C’est l’heure. Le Brahmane élève au ciel les bras,
Et la victime offerte avance pas à pas.

Le jeune homme au front ceint de lotus, calme et pâle,
Monte sans hésiter sur la pierre fatale ;
Tous ses membres roidis sont liés au poteau,
Et le prêtre en son sein va plonger le couteau.
Alors il se souvient des paroles du sage :
Il prie Indra qui siège et gronde dans l’orage,
Et sept fois, l’hymne saint que tous disent en chœur,
Fait hésiter le fer qui doit percer son cœur.
Tout à coup, des sommets du ciel plein de lumière,
La foudre inattendue éclate sur la pierre ;
L’airain du pilier fond en ruisseaux embrasés ;
Çunacépa bondit, ses liens sont brisés ;
Il est libre ! À travers la foule épouvantée,
Il fuit comme la flèche à son but emportée.
Aussitôt le soleil rayonne, et sur le flanc
Un étalon fougueux, dont tout le poil est blanc,

Tombe, les pieds liés, hennit, et le Brahmane
Offre son sang au dieu de qui la foudre émane.




VII




Ô rayon de soleil égaré dans nos nuits,
Ô bonheur ! le moment est rapide où tu luis,
Et quand l’illusion qui t’a créé t’entraîne,
Un plus amer souci consume l’âme humaine ;

Mais quels pleurs répandus, quel mal immérité,
Peuvent payer jamais ta brève volupté !


L’air sonore était frais et plein d’odeurs divines.
Les bengalis au bec de pourpre, aux ailes fines,
Et les verts colibris et les perroquets bleus,
Et l’oiseau diamant, flèche au vol merveilleux,
Dans les buissons dorés, sur les figuiers superbes,
Passaient, sifflaient, chantaient. Au sein des grandes herbes
Un murmure joyeux s’exhalait des halliers ;
Autour du miel des fleurs, les essaims familiers,
Délaissant les vieux troncs aux ruches pacifiques,
S’empressaient ; et partout, sous les cieux magnifiques,
Avec l’arome vif et pénétrant des bois,
Montait un chant immense et paisible à la fois.
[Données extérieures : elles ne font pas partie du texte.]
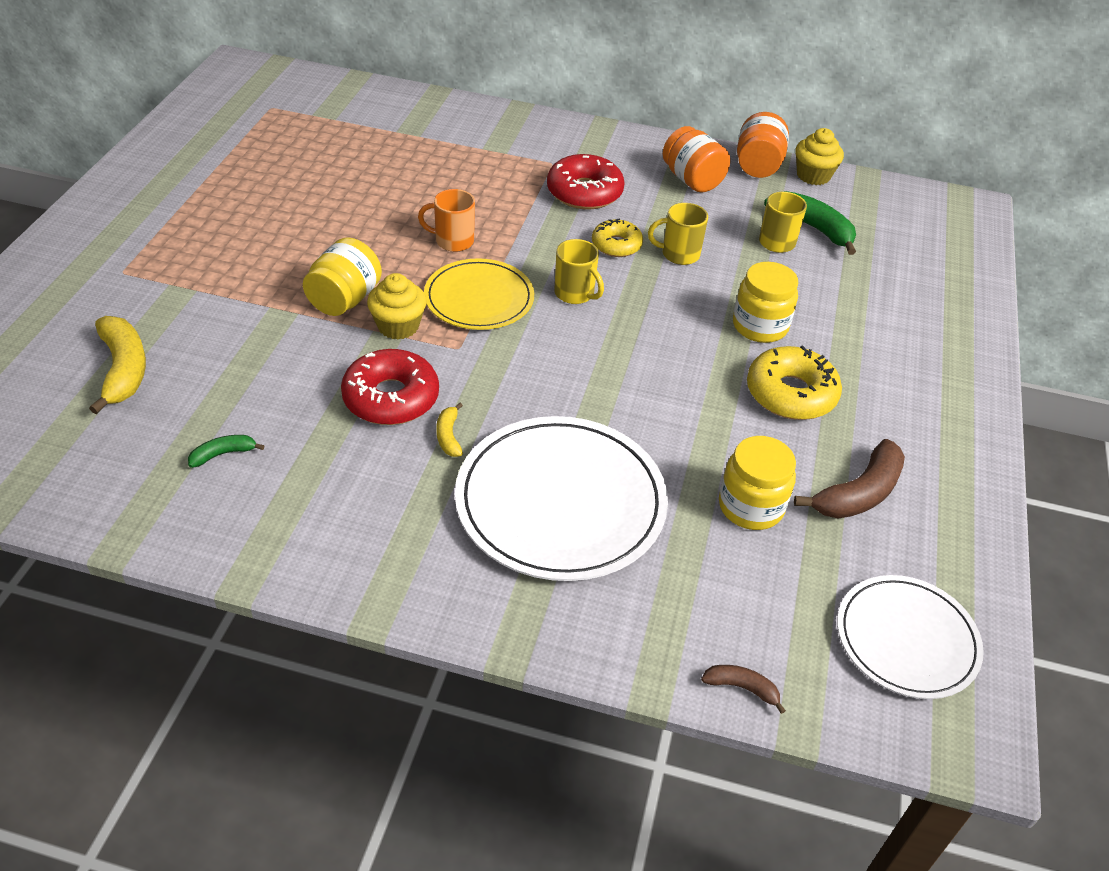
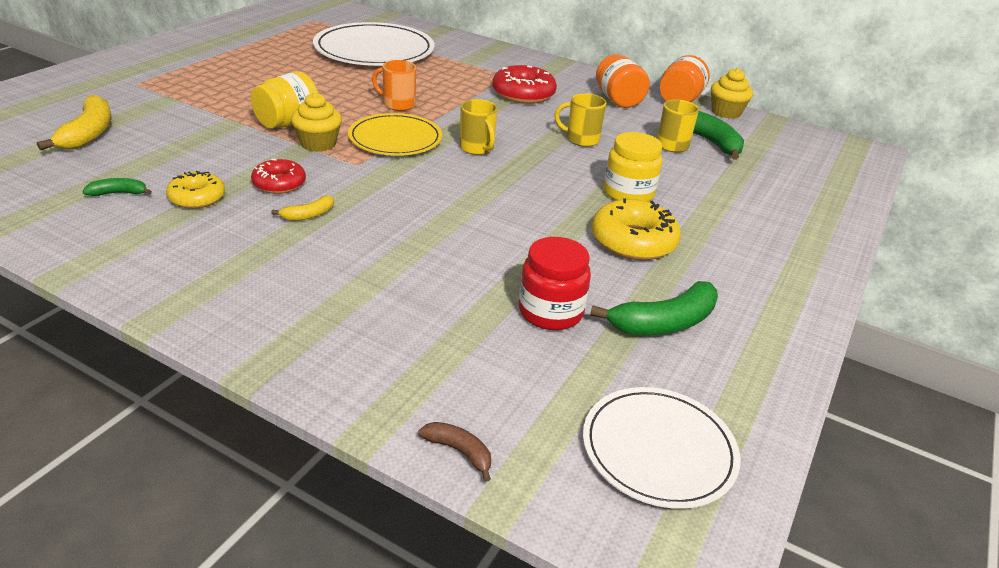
camera: 15 degrees right, 10 degrees down
red donut [341,349,439,425] -> red donut [251,159,306,194], size x0.63
yellow banana [436,403,463,457] -> yellow banana turned 135 degrees counterclockwise [271,195,334,221]
white plate [455,416,668,581] -> white plate moved to [313,22,435,66]
yellow donut [592,218,643,257] -> yellow donut moved to [166,171,225,209]
yellow jar [719,436,796,530] -> red jar [519,237,591,330]
brown banana [794,439,905,519] -> green banana [590,281,718,335]

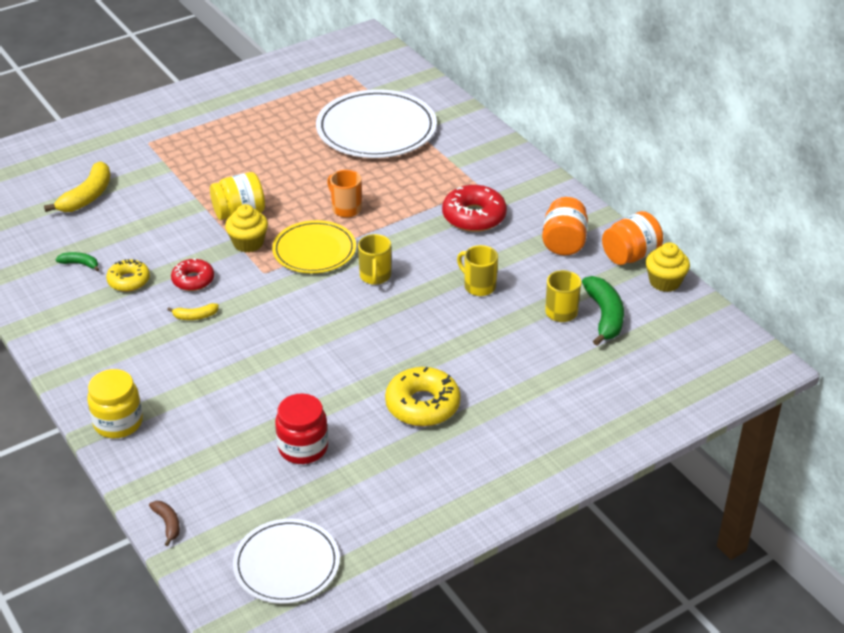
camera: 30 degrees right, 5 degrees up
green banana [590,281,718,335] -> none
yellow jar [604,132,662,202] -> yellow jar moved to [87,369,143,439]

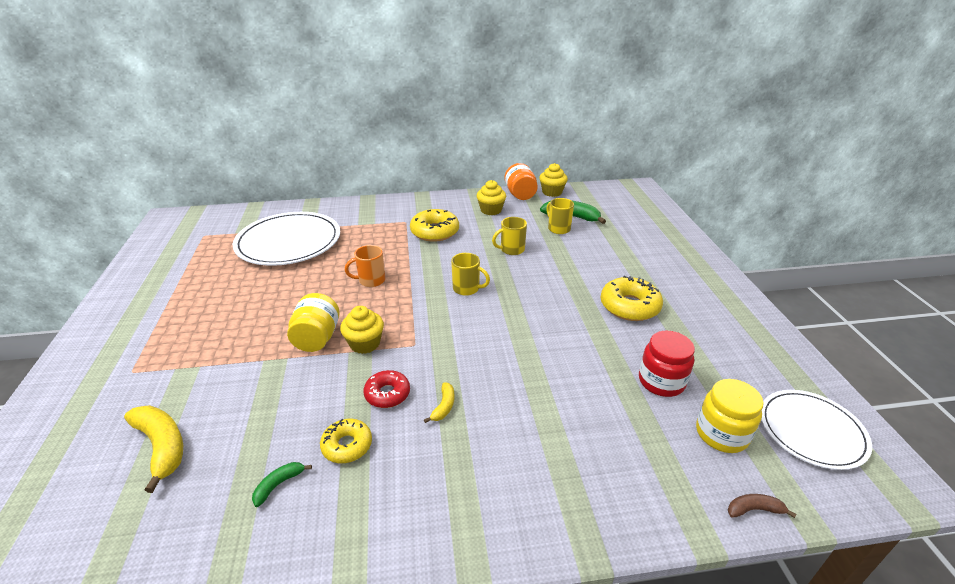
camera: 65 degrees left, 5 degrees down
yellow jar [87,369,143,439] -> yellow jar moved to [696,379,764,453]
yellow plate [272,220,356,273] -> none
red donut [442,185,507,232] -> yellow donut [410,209,459,242]
orange jar [542,197,588,255] -> yellow cupcake [476,180,506,215]

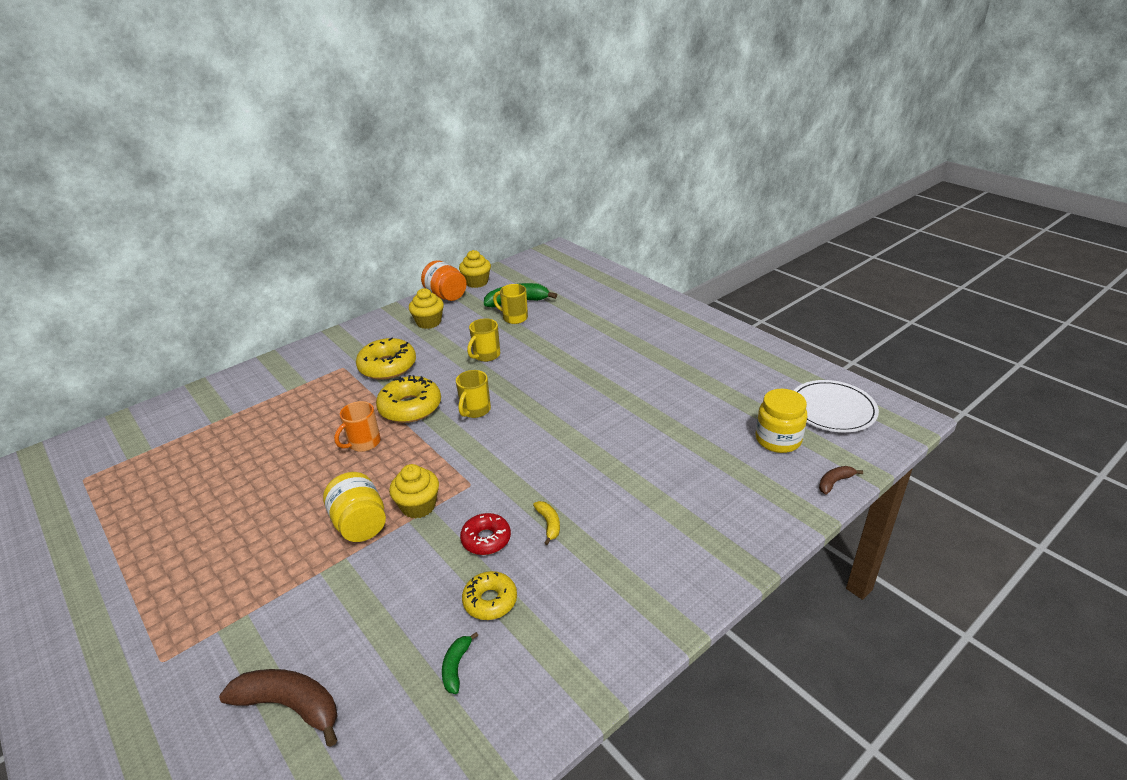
camera: 30 degrees left, 0 degrees up
yellow banana [124,405,183,493] -> brown banana [219,669,337,747]
white plate [233,212,340,266] -> none
yellow mug [451,253,490,296] -> yellow mug turned 120 degrees clockwise [456,370,491,418]
yellow donut [601,276,663,321] -> yellow donut moved to [376,375,441,423]
red jar [639,331,695,397] -> none

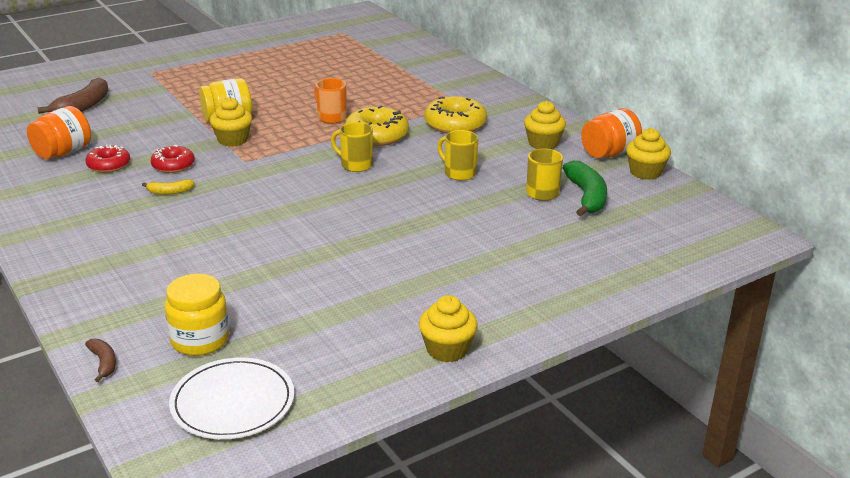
camera: 95 degrees right, 5 degrees down
green banana [442,632,479,694] -> orange jar [27,106,91,159]
yellow donut [462,571,517,620] -> red donut [85,145,130,173]
none -> yellow cupcake [419,295,478,362]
Sur son cœur enivré pressant sa bien-aimée,
Réchauffant de baisers sa lèvre parfumée,
Çunacépa sentait, en un rêve enchanté,
Déborder le torrent de sa félicité !
Et Çanta l’enchaînait d’une invincible étreinte ;
Et rien n’interrompait, durant cette heure sainte
Où le temps n’a plus d’aile, où la vie est un jour,
Le silence divin et les pleurs de l’amour.